**Text section:**
--- --- ---

3 What is Required of You

In this assignment, you are expected to write multiple independent modules that interact with each

other through shared memory. Your development should include the following software modules:

• a Process Management Module to set up shared memory and to startup, monitor and shutdown

the operation of all the modules listed below.

• a Laser Module to interface to a data stream originating from an LMS151 laser rangefinder and

store the data appropriately for access by other processes.

• a GNSS Module to interface to a data stream originating from an Novatel SMART-VI GNSS

receiver and store the data appropriately for access by other processes.

• a Controller Module to read signals coming from an x-box controller and store the data appro

priately for access by other processes.

• a Vehicle Control Module to direct the controller signals to the unmanned ground vehicle.
• a Display Module to graphically display the x-y data of the laser range finder and GNSS data in

a virtual world.

You are then required to (i). demonstrate receipt of Laser and GNSS data, (ii). demonstrate steering and propulsion control of the UGV and (iii). demonstrate the graphical display of laser and GNSS data. See from Section 4 onwards for the details. Start by completing Part I in Section 4 and then follow the other parts.

4 Part 1 – Process Management Module

The purpose of the process management module is to set up shared memory, start up all processes and monitor the operational health of all the processes and finally to shutdown all the processes.

--- --- ---

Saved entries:
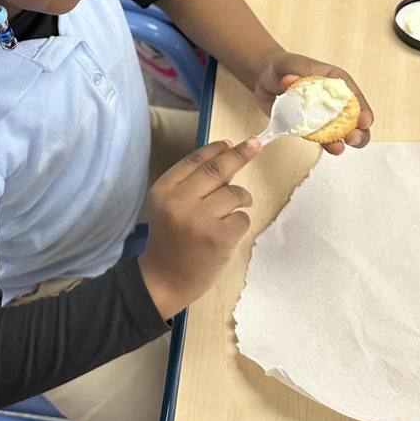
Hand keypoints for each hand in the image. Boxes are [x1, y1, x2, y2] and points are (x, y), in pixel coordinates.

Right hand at [138, 137, 260, 318]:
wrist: (165, 279)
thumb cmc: (171, 239)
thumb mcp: (169, 205)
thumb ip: (191, 183)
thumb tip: (226, 154)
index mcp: (163, 190)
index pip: (194, 160)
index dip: (216, 149)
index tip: (232, 141)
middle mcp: (179, 201)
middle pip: (217, 169)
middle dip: (240, 154)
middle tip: (255, 144)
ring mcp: (199, 219)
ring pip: (234, 193)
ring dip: (241, 198)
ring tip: (233, 210)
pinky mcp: (218, 237)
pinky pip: (242, 218)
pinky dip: (240, 222)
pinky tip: (228, 232)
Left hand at [254, 51, 373, 154]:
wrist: (263, 78)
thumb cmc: (281, 66)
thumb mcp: (287, 64)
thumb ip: (292, 71)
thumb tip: (290, 80)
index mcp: (335, 81)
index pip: (355, 96)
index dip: (363, 110)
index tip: (364, 121)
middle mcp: (333, 100)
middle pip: (354, 118)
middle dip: (358, 131)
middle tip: (351, 138)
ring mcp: (322, 115)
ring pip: (341, 132)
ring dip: (343, 141)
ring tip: (337, 148)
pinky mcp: (309, 127)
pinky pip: (320, 138)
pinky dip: (325, 144)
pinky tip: (327, 148)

--- --- ---

**What needs to be done:**
From the assignment text above, set down word for word the part from "The purpose of" to "all the processes.".

**Reply:**
The purpose of the process management module is to set up shared memory, start up all processes and monitor the operational health of all the processes and finally to shutdown all the processes.